◆ Activity: After locating the line that contains "3. Download google-service.json" in the data below, set down exactly that line and each one after it through the line that contains "1. Taruh GoogleService-Info.plist", and nothing more.

# # # # #

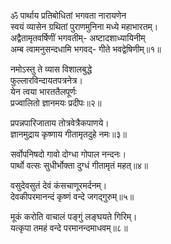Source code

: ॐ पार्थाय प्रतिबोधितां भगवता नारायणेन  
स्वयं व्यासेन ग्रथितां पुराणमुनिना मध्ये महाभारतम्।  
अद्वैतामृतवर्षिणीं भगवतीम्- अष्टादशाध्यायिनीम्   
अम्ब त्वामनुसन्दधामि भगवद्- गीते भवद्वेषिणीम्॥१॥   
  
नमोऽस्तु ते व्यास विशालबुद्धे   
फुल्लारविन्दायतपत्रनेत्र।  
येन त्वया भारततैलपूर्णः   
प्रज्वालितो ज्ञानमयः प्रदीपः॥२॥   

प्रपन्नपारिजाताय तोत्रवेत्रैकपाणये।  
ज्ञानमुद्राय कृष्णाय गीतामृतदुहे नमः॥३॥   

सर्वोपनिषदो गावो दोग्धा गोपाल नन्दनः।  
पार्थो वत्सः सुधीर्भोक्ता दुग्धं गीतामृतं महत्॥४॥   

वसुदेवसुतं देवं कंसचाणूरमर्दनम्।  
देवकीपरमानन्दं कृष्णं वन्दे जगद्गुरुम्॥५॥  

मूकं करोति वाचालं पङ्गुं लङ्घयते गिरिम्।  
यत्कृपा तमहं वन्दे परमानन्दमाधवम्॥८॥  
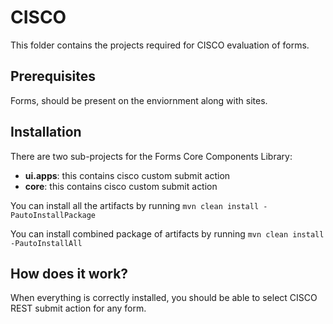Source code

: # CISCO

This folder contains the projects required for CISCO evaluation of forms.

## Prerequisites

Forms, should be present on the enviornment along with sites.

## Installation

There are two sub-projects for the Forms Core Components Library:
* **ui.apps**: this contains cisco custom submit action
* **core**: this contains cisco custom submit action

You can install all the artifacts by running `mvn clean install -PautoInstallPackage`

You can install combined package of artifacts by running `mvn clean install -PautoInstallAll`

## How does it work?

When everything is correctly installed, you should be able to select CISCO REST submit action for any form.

# # # # #

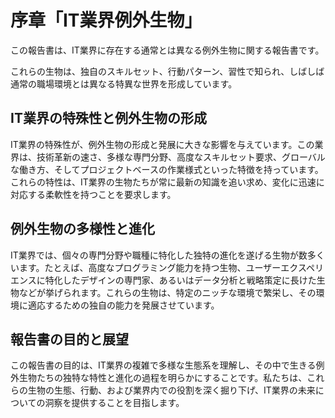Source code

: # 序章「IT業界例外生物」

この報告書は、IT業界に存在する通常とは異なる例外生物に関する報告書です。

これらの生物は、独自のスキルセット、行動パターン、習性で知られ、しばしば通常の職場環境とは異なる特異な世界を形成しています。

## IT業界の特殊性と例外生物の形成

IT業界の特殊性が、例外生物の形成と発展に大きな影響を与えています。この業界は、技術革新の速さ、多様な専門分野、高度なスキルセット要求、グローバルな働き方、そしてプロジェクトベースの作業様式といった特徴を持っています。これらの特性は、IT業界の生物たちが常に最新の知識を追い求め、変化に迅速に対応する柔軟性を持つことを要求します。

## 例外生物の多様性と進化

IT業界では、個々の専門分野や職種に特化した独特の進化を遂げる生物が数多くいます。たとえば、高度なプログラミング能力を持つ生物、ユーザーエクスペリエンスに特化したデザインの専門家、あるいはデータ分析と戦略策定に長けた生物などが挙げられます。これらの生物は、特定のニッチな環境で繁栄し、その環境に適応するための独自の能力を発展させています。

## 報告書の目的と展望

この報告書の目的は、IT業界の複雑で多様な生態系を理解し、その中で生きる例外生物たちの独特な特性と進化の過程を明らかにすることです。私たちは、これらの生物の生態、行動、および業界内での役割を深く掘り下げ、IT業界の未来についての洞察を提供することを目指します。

# # # # #

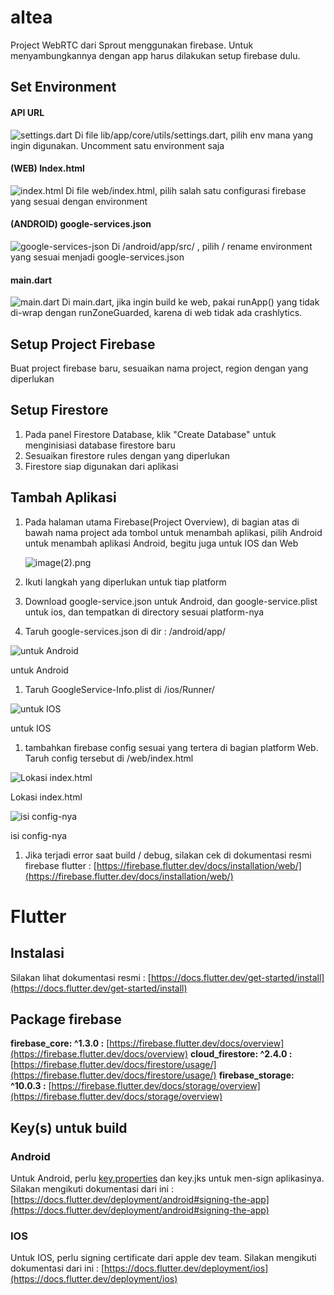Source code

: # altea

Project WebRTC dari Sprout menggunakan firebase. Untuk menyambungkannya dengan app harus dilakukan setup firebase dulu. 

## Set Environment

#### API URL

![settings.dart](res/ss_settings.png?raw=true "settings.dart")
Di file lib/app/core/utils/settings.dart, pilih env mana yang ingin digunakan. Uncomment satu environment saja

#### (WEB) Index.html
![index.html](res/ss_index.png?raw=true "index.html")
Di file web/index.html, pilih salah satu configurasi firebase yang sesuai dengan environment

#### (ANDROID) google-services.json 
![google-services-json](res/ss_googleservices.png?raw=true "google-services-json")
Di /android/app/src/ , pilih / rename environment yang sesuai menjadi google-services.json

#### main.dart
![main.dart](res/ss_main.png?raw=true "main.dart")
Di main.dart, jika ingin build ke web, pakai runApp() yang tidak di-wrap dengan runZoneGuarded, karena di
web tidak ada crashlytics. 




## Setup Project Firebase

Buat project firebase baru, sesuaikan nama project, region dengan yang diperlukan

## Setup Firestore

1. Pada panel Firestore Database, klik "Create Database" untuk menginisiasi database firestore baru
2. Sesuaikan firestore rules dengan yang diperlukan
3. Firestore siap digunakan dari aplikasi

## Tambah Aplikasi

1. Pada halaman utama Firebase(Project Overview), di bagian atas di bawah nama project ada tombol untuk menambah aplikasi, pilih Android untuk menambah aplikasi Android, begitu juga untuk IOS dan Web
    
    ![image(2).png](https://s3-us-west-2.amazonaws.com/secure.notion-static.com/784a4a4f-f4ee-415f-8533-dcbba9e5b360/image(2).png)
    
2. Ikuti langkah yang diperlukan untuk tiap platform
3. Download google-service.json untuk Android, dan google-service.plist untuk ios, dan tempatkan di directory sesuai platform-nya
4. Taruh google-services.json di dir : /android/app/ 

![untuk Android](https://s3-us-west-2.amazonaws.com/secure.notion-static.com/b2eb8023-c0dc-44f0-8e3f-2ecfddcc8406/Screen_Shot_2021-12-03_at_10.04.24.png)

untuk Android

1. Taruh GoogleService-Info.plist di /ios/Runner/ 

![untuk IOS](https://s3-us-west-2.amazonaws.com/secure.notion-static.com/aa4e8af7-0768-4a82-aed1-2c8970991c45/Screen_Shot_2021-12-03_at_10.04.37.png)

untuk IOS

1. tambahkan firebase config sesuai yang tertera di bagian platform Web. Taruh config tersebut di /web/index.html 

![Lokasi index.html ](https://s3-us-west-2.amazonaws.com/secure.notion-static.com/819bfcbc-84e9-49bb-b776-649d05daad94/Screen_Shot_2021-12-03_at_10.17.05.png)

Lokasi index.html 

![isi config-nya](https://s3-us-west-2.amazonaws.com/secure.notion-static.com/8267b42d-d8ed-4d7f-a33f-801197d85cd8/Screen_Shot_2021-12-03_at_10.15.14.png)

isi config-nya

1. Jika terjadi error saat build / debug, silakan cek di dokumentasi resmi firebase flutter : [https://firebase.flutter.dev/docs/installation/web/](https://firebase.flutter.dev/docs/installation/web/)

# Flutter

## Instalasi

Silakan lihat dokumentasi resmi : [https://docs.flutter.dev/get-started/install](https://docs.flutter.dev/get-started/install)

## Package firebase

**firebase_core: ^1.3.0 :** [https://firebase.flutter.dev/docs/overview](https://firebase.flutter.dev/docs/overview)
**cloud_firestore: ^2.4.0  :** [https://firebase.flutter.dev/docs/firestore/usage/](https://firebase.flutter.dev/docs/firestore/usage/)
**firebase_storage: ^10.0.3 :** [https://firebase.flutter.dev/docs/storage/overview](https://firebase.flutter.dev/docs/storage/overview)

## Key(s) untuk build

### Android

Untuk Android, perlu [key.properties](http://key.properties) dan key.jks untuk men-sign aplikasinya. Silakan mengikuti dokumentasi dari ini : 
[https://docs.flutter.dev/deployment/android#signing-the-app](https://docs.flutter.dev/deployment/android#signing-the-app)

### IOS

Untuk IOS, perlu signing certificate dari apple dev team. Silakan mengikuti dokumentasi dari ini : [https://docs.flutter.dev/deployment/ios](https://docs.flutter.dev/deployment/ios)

# # # # #

◆ Exercise response:
3. Download google-service.json untuk Android, dan google-service.plist untuk ios, dan tempatkan di directory sesuai platform-nya
4. Taruh google-services.json di dir : /android/app/ 

![untuk Android](https://s3-us-west-2.amazonaws.com/secure.notion-static.com/b2eb8023-c0dc-44f0-8e3f-2ecfddcc8406/Screen_Shot_2021-12-03_at_10.04.24.png)

untuk Android

1. Taruh GoogleService-Info.plist di /ios/Runner/ 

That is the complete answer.